Cinema com Rapadura

OPINIÃO   terça-feira, 21 de novembro de 2017

Boneco de Neve (2017): Frosty em um suspense policial

Roteiro e direção caminham juntos: salvo por um final apressado cuja solução é pouco satisfatória, o suspense é ótimo.

Frosty the Snowman was a jolly happy soul” (em tradução livre, “Frosty, o boneco de neve era uma alma alegre e feliz”), diz a clássica canção natalina. Em “Boneco de Neve”, porém, Frosty não representaria sentimentos positivos. Não em um suspense policial.
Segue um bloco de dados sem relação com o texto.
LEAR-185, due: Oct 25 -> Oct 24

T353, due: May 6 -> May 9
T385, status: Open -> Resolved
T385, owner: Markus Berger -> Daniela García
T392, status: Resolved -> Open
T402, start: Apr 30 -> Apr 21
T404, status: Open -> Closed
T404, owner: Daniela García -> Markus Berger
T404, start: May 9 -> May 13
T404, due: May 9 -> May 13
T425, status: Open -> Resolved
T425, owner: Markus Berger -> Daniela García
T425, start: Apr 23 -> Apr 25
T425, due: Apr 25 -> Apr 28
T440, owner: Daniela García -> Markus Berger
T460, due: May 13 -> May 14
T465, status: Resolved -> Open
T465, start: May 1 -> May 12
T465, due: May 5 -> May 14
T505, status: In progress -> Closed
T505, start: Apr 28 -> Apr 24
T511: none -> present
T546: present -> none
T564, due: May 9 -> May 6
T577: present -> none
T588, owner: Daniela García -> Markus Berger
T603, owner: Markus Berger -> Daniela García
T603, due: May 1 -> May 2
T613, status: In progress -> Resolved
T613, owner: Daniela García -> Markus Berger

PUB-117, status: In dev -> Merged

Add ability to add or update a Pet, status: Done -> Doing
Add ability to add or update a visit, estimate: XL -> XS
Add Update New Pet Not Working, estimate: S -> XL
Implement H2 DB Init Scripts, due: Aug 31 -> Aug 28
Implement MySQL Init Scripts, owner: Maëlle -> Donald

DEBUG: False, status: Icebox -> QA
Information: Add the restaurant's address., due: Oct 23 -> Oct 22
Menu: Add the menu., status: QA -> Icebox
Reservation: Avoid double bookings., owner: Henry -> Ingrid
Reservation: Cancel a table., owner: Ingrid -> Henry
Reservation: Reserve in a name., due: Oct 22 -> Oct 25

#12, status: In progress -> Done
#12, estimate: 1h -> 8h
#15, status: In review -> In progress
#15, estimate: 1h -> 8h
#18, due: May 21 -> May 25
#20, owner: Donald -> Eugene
O filme é baseado no livro homônimo de Jo NesbØ, tendo como protagonista o detetive Harry Hole (Michael Fassbender, de “Assassin’s Creed”), responsável por encontrar um serial killer que inicia seus crimes sequestrando mulheres. Sua marca registrada é deixar um boneco de neve no local do crime.

Em princípio, é, como mencionado, um suspense policial comum: jogo de gato e rato, com um herói despedaçado por algum motivo, um psicopata com um passado sombrio, alguma espécie de elo entre eles (com maior ou menor proximidade, real ou virtual, pretérito ou futuro, a depender da opção do roteiro) e vítimas da relação entre os dois (ineficácia de um e eficácia do outro). Está tudo lá. Harry é um bêbado negligente com o trabalho, tendo como interesses solucionar novos casos (o que é difícil em uma cidade com baixa criminalidade como Oslo) e assumir uma posição paterna perante o filho da ex-namorada – nesse caso, apesar da vontade, o êxito é minúsculo. Em síntese, um protagonista distante da perfeição, como deve ser. Fassbender faz um bom trabalho e a parceria com Rebecca Ferguson (“Vida”) dá muito certo.

Do ponto de vista estrutural, embora o molde seja deveras básico, o enigma a ser resolvido é engenhoso e – o que é essencial – a narrativa é extremamente bem desenvolvida. Há uma caminhada em uma direção, dentro do óbvio, em busca de pistas, todavia, em determinado momento, um plot twist faz com que Harry verticalize em um subplot, evidentemente conectado à trama nuclear, trazendo mais pistas. Quando tudo se junta, o suspense se torna ainda mais instigante. E o melhor: o texto não omite questões periféricas, como o relacionamento do protagonista com o adolescente que ele trata como se fosse filho.

Sem dúvida, é um roteiro muito bem elaborado, salvo pelo final apressado e com uma solução pouco satisfatória. Idêntico resultado é o que se vê na direção de Tomas Alfredson (“O Espião que Sabia Demais”), em seu terceiro longa-metragem (e aparentemente em ascensão): a atmosfera de suspense é irrepreensível, contando até mesmo com uma cena tensa que ilude o espectador, contudo, a ação do final é muito mal filmada e confusa. Isto é, o diretor vai muito bem no suspense, lida com maestria com a expectativa, mas não soube criar momentos agitados.

Ironicamente, a parte mais difícil da direção é a da manipulação do espectador. Isso fica visível em um sugestivo toque de celular ou em um impactante (ainda que inicialmente nebuloso) prólogo – que se fazem presentes, mas não são novidades na sétima arte. Quando Harry olha a pasta confidencial na bolsa de Katrine (Ferguson), a maioria dos cineastas iria recorrer para a montagem (cortes). Alfredson, porém, opta por direcionar a câmera e zoom in: isso sim é um detalhe que sugere que ele é diferenciado.

Importante observar que há algumas cenas desnecessárias (Fassbender de cueca jogando um objeto pela janela), porém, no geral, os acertos preponderam massivamente. Merece menção, ainda, o visual gélido, coerente com uma Noruega onde há um serial killer à espreita: muita neve, cenários com objetos inanimados (estátuas, muros, carros etc.), figurantes filmados fora de foco, distantes e/ou sem aparecer por inteiro (sugerindo frieza e impessoalidade) e uso preponderante de cores dessaturadas.

Frosty fica sorrindo, olhando para o lar, observando a vítima escolhida. É uma simbologia de que um ataque está prestes a acontecer. A perfeita representação do ótimo suspense que é “Boneco de Neve”.